Wednesday, May 11, 2011

Kobayashi Maru

In Star Trek lore with William Shatner on TV, the Kobayashi Maru was an exercise not in surviving a battle but making an officer deal with situations where there IS no right decision. It is a character building exercise in which everyone in his crew including himself will likely die no matter what decision he or she makes. This trains an officer to not only face his or her own death but also face his or her responsibility in the deaths of all his or her crew mates. Since as a military person this situation could occur in real life as  or just in life in general, this is sometime useful to think about for all of us.

I wanted to write about this because of situations in my own life that I have run into where there are NO good decisions, and which though one may not die there is no useful way to live through these situations and to keep their pride intact. Some people's lives are just so uneventful that they never have to face this. But for me, I have had to meet impossible situations many times so far in my life.

I have gotten to the point where I just consider it God testing me for something greater than I can conceive of presently. This is the only reason I have chosen to stay alive through several of these types of situations in my life.

The first time I was presented with this kind of horror I was only 2 years old and had whooping cough. Though many people think you have to fight for life and breath in whooping cough this likely will result in death in many people that young. I lived only because I allowed myself to pass out when others kept fighting. Later, when I was 50 I got a heart virus and had the same kind of experience where I couldn't oxygenate my blood no matter how fast I breathed so I had to "allow" myself to pass out over and over again without panicking. I was the only one I knew of that year that survived my heart virus because no one else appeared to be able to not panic or didn't know that panicking when they couldn't oxygenate would kill them because of a series of events that take place in the body once one panics with a heart virus.

Another experience like this was created when because I got what I realize now was "Blunt Trauma childhood epilepsy" which is caused by a blow to the head as a child which as the skull grows the pressure on the brain lessens in one's teens and the epilepsy goes away. When I started having seizures around age 10, by age 12 I became very despondent and suicidal. And only by joining my parents religion did I have any hope of surviving this incident psychologically at all.  However, in order to stay alive from 12 to 15 when my seizures stopped I became very very religious. (My experience of seizures was that each seizure was much scarier than being murdered in a horror movie). In other words I was completely terrified and experienced each seizure as being murdered, so this was a trauma bordering on real physical death. Eventually I learned to refuse to feel anything when an aura came over me in reaction. This "Stance of the warrior" I have learned throughout my life to go into whenever intense good or bad things are going on that overwhelm most other people. I think this is one reason why I am such an effective intuitive because I am able to shut my emotions off when necessary to go into battle mode and to stay there until things have settled down whether they are good or bad or neutral in nature.

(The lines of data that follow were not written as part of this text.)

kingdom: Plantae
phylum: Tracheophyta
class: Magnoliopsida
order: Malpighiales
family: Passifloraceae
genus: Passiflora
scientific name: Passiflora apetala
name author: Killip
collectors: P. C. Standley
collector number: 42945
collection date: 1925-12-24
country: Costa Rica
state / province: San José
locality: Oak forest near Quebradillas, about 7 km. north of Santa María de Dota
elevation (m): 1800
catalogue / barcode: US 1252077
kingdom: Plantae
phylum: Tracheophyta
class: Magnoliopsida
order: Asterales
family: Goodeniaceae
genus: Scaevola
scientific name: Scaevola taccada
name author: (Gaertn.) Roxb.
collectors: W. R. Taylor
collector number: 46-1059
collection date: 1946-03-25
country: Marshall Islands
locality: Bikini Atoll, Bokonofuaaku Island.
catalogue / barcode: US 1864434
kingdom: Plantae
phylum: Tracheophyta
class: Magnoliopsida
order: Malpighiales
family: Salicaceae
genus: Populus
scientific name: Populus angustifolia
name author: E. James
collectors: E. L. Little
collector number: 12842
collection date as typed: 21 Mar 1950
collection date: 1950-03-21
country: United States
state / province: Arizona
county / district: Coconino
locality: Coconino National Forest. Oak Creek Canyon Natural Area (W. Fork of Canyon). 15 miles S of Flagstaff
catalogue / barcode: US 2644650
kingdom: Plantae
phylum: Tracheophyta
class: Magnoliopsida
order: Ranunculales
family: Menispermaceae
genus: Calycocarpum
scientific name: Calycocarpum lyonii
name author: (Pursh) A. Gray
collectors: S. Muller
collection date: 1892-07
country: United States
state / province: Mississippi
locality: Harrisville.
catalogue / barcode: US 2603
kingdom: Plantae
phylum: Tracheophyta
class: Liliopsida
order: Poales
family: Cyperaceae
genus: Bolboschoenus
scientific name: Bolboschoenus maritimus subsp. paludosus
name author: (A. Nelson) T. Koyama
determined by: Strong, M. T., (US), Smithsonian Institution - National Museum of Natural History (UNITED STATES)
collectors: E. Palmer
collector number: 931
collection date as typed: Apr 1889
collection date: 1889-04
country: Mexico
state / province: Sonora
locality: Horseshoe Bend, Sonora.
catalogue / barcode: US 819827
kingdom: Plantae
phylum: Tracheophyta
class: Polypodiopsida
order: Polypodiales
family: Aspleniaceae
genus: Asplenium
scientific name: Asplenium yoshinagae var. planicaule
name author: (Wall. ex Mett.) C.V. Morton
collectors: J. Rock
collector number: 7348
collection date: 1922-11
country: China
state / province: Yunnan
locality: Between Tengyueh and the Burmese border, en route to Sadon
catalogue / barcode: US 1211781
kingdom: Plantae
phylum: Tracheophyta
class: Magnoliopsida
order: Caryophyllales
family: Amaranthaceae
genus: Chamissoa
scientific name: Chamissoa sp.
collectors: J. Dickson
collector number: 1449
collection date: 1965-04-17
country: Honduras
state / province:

So, the next Kobayashi Maru I encountered was my Intuitive nature and scientific nature hitting up against the general hypocrisy of my religion around age 21. As a result of this I was asked to leave my childhood religion and my parents were pretty upset about this. My intellectual point of view was, "Well. If they are that hypocritical then I didn't want to be a member of that church anyhow." But my emotional reaction that was completely unexpected by me was, "I just kissed goodbye all my best friends from all over the world in my church." Then it got worse. Since I was shunned by the church in that no one was allowed to speak to me in the church worldwide, all sorts of completely untrue rumors were swirling around my name. But since I couldn't clear my name because all these people were forbidden to talk to me it was like being in hell with lies being spread all over the world about me.

This almost cost me my life from ages 21 to 23 or 24. By age 25 after many many girlfriends one at a time that helped keep me alive I met and married a girl and had a son in 1974 when I was 26. Having a son saved my life. That's the best way I can put it. I stopped rock climbing and taking unnecessary risks so I could stay alive to raise my son right. Soon after my son was born a friend of mine died free climbing Castle Crags near Mt. Shasta in California and another friend pulled a 9 pin zipper as his pitons pulled out one by one. Luckily, two pins remained so it didn't kill the other climber he was tied to as well as him. He was very bruised for quite a while after that experience.

So, many of us face these Kobayashi Marus in our lives in which there is no way to extricate yourself and your pride from these situations. So, I am not a prideful person in the way of many that I know. I see myself as a consummate survivor. I tend to survive things now that would kill or drive insane the next 10 people. So, if you have to choose between your pride and your survival remember the Kobayahshi Maru. Sometimes there are no good choices and you will be lucky to even save your own life. Life is like that. Yes. It is.

I tend to think that God always had plans for me. He likely has plans for you too.